Reading text →
That the special conditions and circumstances do not result from the actions of the applicant;
c.
That granting the variance requested will not confer on the applicant any special privilege that is denied to other lands, buildings or structures in the same zoning district;
d.
That literal interpretation of the provisions would deprive the applicant of rights commonly enjoyed by other properties in the same zoning district under the terms of the chapter and would result in unnecessary and undue hardship on the applicant;
e.
That the variance granted is the minimum variance that will make possible the reasonable use of the land, building or structure;
f.
That the grant of the variance will be in harmony with the general intent and purpose of this code and the comprehensive plan, will not be injurious to the neighborhood or otherwise detrimental to the public welfare; and
g.
The granting of the variance will not be detrimental to the property or improvements in the area in which the property is located.
In granting any variance within their authority, the commission may prescribe appropriate conditions and safeguards, the violation of which shall be deemed a violation of this code. The commission may also prescribe a reasonable time limit within which the action for which the variance was requested shall be begun, completed or both.

Collected data:
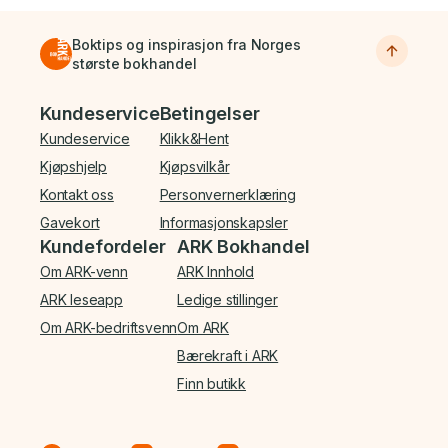
Boktips og inspirasjon fra Norges
største bokhandel
Bunnmeny
Kundeservice
Betingelser
Kundeservice
Klikk&Hent
Kjøpshjelp
Kjøpsvilkår
Kontakt oss
Personvernerklæring
Gavekort
Informasjonskapsler
Kundefordeler
ARK Bokhandel
Om ARK-venn
ARK Innhold
ARK leseapp
Ledige stillinger
Om ARK-bedriftsvenn
Om ARK
Bærekraft i ARK
Finn butikk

Task instructions →
A. Retype the passage on zoning variances word for word, reproducing it in full.
B. Repeat each line of the collected data rows word for word, leaving out the picture.

Task results →
A.
That the special conditions and circumstances do not result from the actions of the applicant;
c.
That granting the variance requested will not confer on the applicant any special privilege that is denied to other lands, buildings or structures in the same zoning district;
d.
That literal interpretation of the provisions would deprive the applicant of rights commonly enjoyed by other properties in the same zoning district under the terms of the chapter and would result in unnecessary and undue hardship on the applicant;
e.
That the variance granted is the minimum variance that will make possible the reasonable use of the land, building or structure;
f.
That the grant of the variance will be in harmony with the general intent and purpose of this code and the comprehensive plan, will not be injurious to the neighborhood or otherwise detrimental to the public welfare; and
g.
The granting of the variance will not be detrimental to the property or improvements in the area in which the property is located.
In granting any variance within their authority, the commission may prescribe appropriate conditions and safeguards, the violation of which shall be deemed a violation of this code. The commission may also prescribe a reasonable time limit within which the action for which the variance was requested shall be begun, completed or both.

B.
Boktips og inspirasjon fra Norges
største bokhandel
Bunnmeny
Kundeservice
Betingelser
Kundeservice
Klikk&Hent
Kjøpshjelp
Kjøpsvilkår
Kontakt oss
Personvernerklæring
Gavekort
Informasjonskapsler
Kundefordeler
ARK Bokhandel
Om ARK-venn
ARK Innhold
ARK leseapp
Ledige stillinger
Om ARK-bedriftsvenn
Om ARK
Bærekraft i ARK
Finn butikk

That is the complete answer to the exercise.